[128:1] No. 195.

LETTER X.

ENGLISH READING.

MY DEAR NEPHEW,

When at Oxford, you will not have much time for any reading, excepting that which has some reference to your examination. During the vacations, however, which occupy about half the year, you are more at liberty, and will do well, as I have already suggested to you, to give a good deal of your leisure to increasing your acquaintance with the classical writers of your own language.

Both at Oxford and home, endeavour, on most days, to catch some little portion of time,—a quarter of an hour may be sufficient,—for religious reading. Melmoth’s “Great Importance of a Religious Life,” and the abridgment of Law’s “Serious Call,” adopted by the Society for Promoting Christian Knowledge, are two of the best books that occur to me, for the purpose of impressing you with the absolute necessity, of giving religion the first place in your thoughts and your heart. You may read either of them through in an hour. Of the former, 42,000 copies were sold in the eighteen years preceding 1784. I mention this as an evidence of its popularity.

Some thirty years ago I was requested by a friend, to recommend some practical book to put into the hands of a young person. I named Nelson’s “Practice of True Devotion,” and have since seen no reason to alter my opinion. Let that be one of the first books that you make use of. If you read one chapter each day (and do not read more), it will last you about three weeks. After an interval of a year or so, go through it again.

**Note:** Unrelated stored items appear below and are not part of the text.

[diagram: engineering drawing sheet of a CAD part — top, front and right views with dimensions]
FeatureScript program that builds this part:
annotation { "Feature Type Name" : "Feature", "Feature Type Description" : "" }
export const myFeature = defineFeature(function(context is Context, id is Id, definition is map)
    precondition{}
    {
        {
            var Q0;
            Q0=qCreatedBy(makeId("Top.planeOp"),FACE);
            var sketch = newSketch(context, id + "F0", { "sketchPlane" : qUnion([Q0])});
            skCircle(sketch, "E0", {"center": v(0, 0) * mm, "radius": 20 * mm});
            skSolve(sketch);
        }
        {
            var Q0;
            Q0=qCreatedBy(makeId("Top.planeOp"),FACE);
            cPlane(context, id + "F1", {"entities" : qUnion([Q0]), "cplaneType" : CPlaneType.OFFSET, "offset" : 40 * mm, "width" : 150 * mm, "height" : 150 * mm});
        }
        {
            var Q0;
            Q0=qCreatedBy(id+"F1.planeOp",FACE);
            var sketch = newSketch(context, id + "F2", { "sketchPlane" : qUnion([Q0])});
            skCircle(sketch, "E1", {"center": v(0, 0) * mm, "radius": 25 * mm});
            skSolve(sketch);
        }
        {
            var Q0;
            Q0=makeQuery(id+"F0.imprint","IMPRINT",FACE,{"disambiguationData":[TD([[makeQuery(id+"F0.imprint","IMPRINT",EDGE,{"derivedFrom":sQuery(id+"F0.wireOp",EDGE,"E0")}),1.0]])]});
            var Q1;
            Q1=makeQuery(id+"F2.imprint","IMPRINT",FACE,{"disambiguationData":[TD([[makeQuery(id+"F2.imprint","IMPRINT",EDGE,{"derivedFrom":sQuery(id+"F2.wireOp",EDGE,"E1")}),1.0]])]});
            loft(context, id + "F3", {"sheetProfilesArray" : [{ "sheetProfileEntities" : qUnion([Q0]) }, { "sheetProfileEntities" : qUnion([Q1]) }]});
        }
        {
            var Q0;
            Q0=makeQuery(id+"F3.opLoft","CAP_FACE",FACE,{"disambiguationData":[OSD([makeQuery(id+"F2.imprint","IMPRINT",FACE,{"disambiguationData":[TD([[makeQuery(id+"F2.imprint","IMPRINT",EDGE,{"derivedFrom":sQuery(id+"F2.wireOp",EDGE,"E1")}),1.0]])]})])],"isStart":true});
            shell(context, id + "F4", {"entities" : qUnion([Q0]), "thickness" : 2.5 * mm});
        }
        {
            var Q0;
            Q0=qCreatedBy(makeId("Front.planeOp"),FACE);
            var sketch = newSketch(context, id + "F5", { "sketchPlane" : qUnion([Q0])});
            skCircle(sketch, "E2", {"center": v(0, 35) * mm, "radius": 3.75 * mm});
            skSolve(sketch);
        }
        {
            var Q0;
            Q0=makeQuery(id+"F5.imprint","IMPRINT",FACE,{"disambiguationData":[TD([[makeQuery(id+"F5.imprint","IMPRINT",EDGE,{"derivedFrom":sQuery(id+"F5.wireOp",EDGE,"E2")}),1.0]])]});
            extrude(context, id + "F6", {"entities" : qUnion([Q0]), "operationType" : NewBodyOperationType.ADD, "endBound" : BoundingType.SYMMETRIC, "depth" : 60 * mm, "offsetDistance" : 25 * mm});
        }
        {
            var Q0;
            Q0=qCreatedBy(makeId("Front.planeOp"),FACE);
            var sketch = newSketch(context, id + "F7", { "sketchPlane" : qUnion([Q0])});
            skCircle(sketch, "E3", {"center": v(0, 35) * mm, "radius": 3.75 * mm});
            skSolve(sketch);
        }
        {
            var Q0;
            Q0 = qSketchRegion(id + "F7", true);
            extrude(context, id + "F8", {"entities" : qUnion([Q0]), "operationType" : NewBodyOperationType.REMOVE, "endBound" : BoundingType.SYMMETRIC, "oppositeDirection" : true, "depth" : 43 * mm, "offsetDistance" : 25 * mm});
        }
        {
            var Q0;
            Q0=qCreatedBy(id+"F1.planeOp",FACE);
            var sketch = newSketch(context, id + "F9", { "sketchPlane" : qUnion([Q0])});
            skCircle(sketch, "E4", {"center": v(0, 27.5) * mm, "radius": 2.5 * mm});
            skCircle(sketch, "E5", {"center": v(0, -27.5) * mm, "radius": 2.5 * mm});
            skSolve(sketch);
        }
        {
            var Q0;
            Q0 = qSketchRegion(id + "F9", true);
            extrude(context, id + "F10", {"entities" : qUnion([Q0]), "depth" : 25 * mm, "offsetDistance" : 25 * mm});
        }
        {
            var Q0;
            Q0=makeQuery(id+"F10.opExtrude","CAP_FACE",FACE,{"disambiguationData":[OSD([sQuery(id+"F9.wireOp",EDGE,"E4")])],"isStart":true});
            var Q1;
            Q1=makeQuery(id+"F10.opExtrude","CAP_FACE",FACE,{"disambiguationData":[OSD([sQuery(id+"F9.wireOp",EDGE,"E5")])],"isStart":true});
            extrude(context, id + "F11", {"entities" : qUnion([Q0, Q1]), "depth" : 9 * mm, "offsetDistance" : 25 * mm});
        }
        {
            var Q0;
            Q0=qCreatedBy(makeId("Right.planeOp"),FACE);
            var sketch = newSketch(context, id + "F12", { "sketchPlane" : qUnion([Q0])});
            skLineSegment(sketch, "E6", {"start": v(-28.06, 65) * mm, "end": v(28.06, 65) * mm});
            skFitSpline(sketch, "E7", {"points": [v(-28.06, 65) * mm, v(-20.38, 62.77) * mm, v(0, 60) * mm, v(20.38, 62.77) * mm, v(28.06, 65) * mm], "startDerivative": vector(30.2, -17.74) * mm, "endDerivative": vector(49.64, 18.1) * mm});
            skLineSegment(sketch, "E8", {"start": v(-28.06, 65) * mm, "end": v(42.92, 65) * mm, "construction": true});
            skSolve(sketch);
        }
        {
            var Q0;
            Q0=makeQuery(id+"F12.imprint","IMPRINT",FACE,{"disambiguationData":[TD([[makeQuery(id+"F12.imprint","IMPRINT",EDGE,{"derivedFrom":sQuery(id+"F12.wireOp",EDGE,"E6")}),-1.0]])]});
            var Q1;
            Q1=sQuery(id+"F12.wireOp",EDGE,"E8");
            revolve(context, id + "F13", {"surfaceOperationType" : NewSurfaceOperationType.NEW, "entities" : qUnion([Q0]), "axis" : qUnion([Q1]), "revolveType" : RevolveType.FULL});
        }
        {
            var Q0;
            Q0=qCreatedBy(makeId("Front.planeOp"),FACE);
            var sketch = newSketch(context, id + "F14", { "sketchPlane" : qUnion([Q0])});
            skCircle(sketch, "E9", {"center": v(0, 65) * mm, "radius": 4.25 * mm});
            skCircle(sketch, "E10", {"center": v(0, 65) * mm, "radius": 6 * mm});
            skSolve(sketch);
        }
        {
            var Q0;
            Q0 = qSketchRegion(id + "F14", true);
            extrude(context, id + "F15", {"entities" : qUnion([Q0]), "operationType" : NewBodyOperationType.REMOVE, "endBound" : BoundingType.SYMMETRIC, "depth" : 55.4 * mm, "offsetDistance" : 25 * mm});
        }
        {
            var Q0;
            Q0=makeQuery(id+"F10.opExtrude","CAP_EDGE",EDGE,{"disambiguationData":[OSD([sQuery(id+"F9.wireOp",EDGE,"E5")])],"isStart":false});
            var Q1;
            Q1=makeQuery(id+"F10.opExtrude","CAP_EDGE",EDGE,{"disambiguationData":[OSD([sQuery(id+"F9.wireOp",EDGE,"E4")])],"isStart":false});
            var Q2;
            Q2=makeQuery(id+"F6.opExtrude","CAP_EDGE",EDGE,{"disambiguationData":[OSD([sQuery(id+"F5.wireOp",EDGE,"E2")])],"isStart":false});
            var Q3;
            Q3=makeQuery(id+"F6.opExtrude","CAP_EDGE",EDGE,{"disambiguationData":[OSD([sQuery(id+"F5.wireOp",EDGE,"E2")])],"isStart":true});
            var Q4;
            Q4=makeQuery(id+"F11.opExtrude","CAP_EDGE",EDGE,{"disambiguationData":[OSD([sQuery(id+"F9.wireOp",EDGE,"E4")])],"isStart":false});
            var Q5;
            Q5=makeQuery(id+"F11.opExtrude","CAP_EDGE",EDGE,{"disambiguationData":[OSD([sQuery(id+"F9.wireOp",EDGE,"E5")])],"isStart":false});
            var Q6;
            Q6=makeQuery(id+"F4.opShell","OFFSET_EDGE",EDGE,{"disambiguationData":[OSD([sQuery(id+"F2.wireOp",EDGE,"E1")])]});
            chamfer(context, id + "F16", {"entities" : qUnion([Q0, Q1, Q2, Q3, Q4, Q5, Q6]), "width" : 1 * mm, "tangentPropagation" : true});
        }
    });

Take next for this purpose Jeremy Taylor’s “Holy Living and Dying,” first reading (if you can borrow the book) what is said of this work by his highly-gifted and most amiable editor, Bishop Heber. One passage from Heber’s remarks I must allow myself to quote: “But I will not select, where all may be read with advantage, and can hardly be read without admiration. To clothe virtue in its most picturesque and attractive colouring; to enforce with all the terrors of the divine law, its essential obligations; and to distinguish, in almost every instance most successfully, between what is prudent and what is necessary; what may fitly be done, and what cannot safely be left undone;—this is the triumph of a Christian moralist; and this Jeremy Taylor has, in a great degree, achieved in his Discourse on Holy Living.” You will recollect that this book was written nearly two hundred years ago, and must not be surprised if you find a few expressions, and one or two sentiments, rather obsolete. One of the five rules which Taylor gives in his Dedication, “for the application of the counsels which follow,” applies to all books of a similar character. “They that will, with profit, make use of the proper instruments of virtue, must so live as if they were always under the physician’s hand. For the counsels of religion are not to be applied to the distempers of the soul, as men used to take hellebore; but they must dwell together with the spirit of a man, and be twisted about his understanding for ever: they must be used like nourishment, that is, by a daily care and meditation—not like a single medicine, and upon the actual pressure of a present necessity.”

The genuine spirit of Jeremy Taylor, with more correctness of taste, is found in that delightful book, “The Christian Year.” Read it repeatedly. It is every where full of poetry, and of the purest devotional feeling. The more you are imbued with the spirit which pervades that beautiful volume, the more fit you will be to have your part in “the communion of saints,” among the spirits of just men made perfect.

Archbishop Seeker’s Lectures on the Catechism, contain a body of divinity, doctrinal and practical, singularly judicious and useful. They are full of good sense and accurate information. The style, perhaps, is rather involved, and not very engaging; but you see a mind in full possession of its subject, anxious to put you in full possession of it also, without omitting any thing of importance.